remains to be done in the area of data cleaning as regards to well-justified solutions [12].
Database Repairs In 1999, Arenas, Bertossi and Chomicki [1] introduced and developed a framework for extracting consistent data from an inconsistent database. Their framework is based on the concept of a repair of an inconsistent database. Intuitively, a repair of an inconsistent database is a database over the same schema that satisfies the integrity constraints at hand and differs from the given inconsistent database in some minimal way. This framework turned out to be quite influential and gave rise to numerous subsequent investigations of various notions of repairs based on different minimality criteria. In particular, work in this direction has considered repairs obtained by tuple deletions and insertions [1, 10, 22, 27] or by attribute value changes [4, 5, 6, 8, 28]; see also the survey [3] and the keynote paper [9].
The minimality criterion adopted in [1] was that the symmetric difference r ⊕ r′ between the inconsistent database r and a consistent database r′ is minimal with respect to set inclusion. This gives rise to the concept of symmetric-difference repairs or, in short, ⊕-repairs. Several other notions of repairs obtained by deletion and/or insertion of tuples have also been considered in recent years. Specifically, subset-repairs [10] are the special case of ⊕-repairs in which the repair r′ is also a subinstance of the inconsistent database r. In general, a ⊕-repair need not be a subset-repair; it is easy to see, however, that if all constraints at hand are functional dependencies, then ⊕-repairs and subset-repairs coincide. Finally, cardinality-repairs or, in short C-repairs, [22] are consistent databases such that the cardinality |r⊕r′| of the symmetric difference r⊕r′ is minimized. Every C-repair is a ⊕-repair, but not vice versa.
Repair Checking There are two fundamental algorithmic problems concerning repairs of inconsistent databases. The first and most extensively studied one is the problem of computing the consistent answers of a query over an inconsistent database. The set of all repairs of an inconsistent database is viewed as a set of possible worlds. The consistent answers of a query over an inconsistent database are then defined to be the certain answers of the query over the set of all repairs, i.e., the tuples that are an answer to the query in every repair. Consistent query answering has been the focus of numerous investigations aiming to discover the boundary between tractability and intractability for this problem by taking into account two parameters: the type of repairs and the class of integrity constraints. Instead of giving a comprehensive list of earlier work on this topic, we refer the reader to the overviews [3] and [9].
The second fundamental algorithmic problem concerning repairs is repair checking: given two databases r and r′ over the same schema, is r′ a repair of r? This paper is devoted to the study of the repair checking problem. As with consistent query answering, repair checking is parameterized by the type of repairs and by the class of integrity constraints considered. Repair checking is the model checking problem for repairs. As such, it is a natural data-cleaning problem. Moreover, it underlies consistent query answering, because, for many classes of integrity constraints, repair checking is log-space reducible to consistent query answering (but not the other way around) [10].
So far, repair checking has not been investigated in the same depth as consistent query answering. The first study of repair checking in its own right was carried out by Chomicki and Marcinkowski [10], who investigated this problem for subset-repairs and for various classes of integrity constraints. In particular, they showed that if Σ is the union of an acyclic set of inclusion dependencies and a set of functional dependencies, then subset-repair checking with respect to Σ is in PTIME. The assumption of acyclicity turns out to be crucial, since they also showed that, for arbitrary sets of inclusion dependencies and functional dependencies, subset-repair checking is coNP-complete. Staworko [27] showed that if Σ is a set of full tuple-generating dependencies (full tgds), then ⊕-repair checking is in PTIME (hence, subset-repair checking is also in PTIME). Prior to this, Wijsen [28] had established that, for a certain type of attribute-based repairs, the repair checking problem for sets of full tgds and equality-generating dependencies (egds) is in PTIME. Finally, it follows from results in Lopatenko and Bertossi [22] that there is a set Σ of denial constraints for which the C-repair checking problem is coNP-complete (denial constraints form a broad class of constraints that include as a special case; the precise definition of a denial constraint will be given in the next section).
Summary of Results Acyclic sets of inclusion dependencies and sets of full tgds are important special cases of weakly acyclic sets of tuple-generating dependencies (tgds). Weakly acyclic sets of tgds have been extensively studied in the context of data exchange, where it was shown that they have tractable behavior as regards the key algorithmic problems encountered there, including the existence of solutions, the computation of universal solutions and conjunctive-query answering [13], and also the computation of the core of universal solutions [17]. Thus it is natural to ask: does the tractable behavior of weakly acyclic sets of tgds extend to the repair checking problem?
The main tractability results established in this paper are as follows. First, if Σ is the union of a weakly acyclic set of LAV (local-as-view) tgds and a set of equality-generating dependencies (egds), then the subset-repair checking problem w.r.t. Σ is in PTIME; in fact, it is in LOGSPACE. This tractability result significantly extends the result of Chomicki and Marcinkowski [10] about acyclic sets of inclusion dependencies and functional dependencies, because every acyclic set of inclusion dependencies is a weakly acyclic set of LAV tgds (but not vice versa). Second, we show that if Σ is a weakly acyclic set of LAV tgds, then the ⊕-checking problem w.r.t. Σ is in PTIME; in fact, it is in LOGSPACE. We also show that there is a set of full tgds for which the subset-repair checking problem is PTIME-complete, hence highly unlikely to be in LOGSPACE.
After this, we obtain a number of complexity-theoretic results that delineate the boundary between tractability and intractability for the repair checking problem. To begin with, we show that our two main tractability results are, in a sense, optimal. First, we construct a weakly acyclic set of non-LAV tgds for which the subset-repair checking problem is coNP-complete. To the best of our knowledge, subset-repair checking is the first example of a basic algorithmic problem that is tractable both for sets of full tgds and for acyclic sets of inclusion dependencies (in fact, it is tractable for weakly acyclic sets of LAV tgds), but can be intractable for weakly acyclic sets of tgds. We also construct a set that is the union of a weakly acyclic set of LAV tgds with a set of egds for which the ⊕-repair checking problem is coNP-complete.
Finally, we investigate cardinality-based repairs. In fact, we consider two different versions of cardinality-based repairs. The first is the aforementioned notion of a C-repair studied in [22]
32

· · · · ·

WHAT THIS TASK INVOLVES: Output the line containing "Finally, we investigate" together with all later lines of the entries, exactly as written, through the final line.

FINAL ANSWER:
Finally, we investigate cardinality-based repairs. In fact, we consider two different versions of cardinality-based repairs. The first is the aforementioned notion of a C-repair studied in [22]
32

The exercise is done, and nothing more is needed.